Em todo o país, os departamentos de saúde confirmaram que a terceirização de diagnósticos é uma prática comum.

Queensland disse que não permitiria reportagens no exterior, mas enviaria digitalizações para outros estados. Outros argumentam que os fornecedores privados complementam a capacidade pública, incluindo a Austrália Ocidental.

A Austrália do Sul utiliza uma empresa com médicos no Reino Unido, Irlanda e África do Sul. NSW faz o mesmo e diz que recrutar médicos locais é um desafio.

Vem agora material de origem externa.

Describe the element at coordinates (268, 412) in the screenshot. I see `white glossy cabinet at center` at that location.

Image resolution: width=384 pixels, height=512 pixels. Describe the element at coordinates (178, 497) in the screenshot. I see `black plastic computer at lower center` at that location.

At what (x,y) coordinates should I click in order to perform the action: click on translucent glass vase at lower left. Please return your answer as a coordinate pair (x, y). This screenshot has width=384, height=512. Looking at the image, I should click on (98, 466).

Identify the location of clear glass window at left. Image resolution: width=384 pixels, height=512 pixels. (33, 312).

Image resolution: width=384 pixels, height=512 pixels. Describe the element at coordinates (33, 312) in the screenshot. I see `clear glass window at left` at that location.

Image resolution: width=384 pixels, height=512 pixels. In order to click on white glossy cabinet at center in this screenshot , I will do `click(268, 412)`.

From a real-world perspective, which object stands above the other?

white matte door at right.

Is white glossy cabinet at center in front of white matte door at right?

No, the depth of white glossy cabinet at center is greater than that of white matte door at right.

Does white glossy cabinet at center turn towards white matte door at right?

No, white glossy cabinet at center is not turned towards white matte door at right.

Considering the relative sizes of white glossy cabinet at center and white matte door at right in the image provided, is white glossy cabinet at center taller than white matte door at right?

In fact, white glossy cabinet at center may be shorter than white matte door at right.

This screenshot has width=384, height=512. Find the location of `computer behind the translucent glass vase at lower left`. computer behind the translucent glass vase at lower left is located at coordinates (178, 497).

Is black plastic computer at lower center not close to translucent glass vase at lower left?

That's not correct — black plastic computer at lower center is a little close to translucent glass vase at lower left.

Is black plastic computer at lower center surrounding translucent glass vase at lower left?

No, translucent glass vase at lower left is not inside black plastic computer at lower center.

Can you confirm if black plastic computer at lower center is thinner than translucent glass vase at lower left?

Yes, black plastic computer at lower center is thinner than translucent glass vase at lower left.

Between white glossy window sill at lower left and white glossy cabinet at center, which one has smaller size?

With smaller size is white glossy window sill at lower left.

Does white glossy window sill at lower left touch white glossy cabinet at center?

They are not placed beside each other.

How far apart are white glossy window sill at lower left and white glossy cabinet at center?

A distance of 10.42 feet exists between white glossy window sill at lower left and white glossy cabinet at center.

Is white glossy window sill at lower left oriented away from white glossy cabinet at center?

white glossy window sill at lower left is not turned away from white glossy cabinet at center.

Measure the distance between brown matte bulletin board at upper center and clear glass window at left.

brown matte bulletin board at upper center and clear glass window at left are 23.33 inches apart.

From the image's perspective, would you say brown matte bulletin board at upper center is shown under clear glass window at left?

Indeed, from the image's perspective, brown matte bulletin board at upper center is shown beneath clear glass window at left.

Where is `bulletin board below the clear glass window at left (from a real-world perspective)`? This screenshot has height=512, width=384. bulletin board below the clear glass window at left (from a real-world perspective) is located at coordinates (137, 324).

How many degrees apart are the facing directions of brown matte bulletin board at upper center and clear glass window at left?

As autoridades de saúde dizem que a expectativa é que todos os relatórios terceirizados sejam preenchidos por radiologistas registrados localmente e que cumpram os padrões australianos de qualidade, segurança e cuidados de saúde.

No entanto, os defensores dos pacientes dizem que a segurança deve vir em primeiro lugar.

A defensora dos pacientes, Deidre Mackechnie, disse: “Se os resultados do exame forem relatados incorretamente, isso poderá ter consequências graves para os pacientes e não deveríamos absolutamente ter um sistema que permita que isso aconteça e garanta que a segurança do paciente e a proteção da privacidade sejam maximizadas”.

Existem agora apelos a mais formação financiada pelo governo para resolver a grave escassez de pessoal.

“Se isso significa que precisamos investir na formação da força de trabalho, então é isso que precisa acontecer”, disse Mackechnie.